21 L'établissement et la prestation de services sont exclusifs l'un de l'autre: il ressort clairement de l'article 60 du traité CE que les dispositions relatives à la libre prestation de services ne sont applicables qu'à la condition que celles relatives à la liberté d'établissement ne le soient pas.

22 Les régimes de ces deux grandes libertés sont très différents. Ainsi, l'activité de l'avocat prestataire de services fait l'objet de la directive d'harmonisation 77/249 qui permet une libre prestation de services sous le titre professionnel d'origine, alors que les conditions d'établissement des avocats ne font pas - encore - l'objet d'une directive d'harmonisation propre (15). L'établissement des avocats est régi par les articles 52 et suivants du traité.

23 L'avocat qui s'établit dans un État membre doit se conformer à la réglementation de l'établissement de cet État pour autant que celle-ci ne soit pas discriminatoire et n'ait pas un effet restrictif sur la libre circulation des personnes.

24 Les conditions imposées à l'établissement dans l'État membre d'activité sont bien sûr beaucoup plus strictes que celles imposées à la seule prestation de services.

#### Données affichées
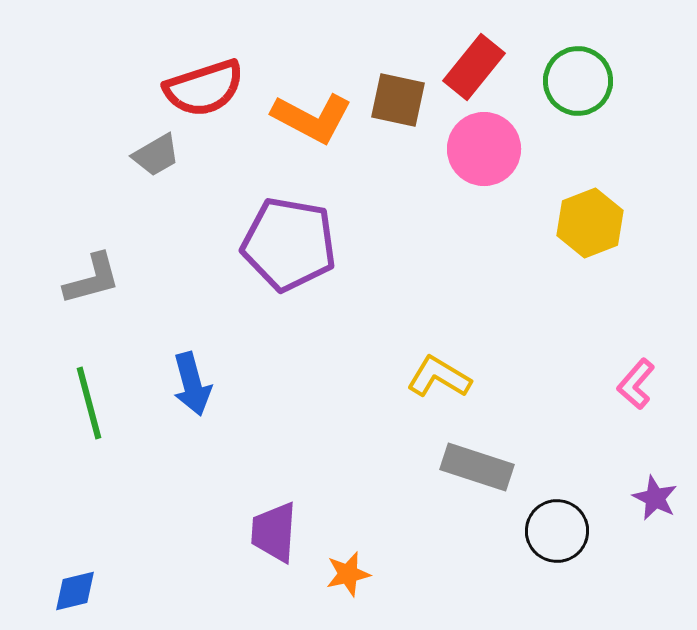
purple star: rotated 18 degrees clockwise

* * *

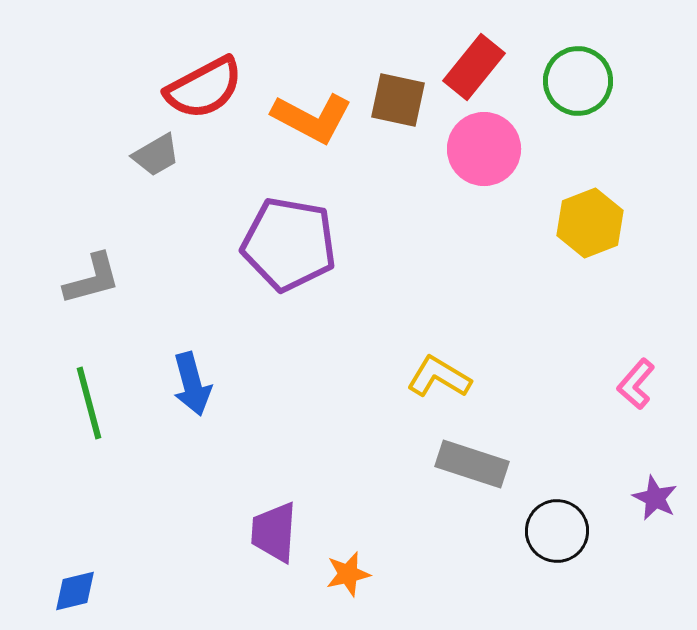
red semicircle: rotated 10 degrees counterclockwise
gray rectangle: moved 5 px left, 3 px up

#### Consigne à suivre
Reproduisez fidèlement l'extrait sur l'établissement des avocats, en commençant à « 22 Les régimes » et en terminant à « circulation des personnes. ». Les enregistrements n'ont aucun rôle à jouer ici.

#### Solution
22 Les régimes de ces deux grandes libertés sont très différents. Ainsi, l'activité de l'avocat prestataire de services fait l'objet de la directive d'harmonisation 77/249 qui permet une libre prestation de services sous le titre professionnel d'origine, alors que les conditions d'établissement des avocats ne font pas - encore - l'objet d'une directive d'harmonisation propre (15). L'établissement des avocats est régi par les articles 52 et suivants du traité.

23 L'avocat qui s'établit dans un État membre doit se conformer à la réglementation de l'établissement de cet État pour autant que celle-ci ne soit pas discriminatoire et n'ait pas un effet restrictif sur la libre circulation des personnes.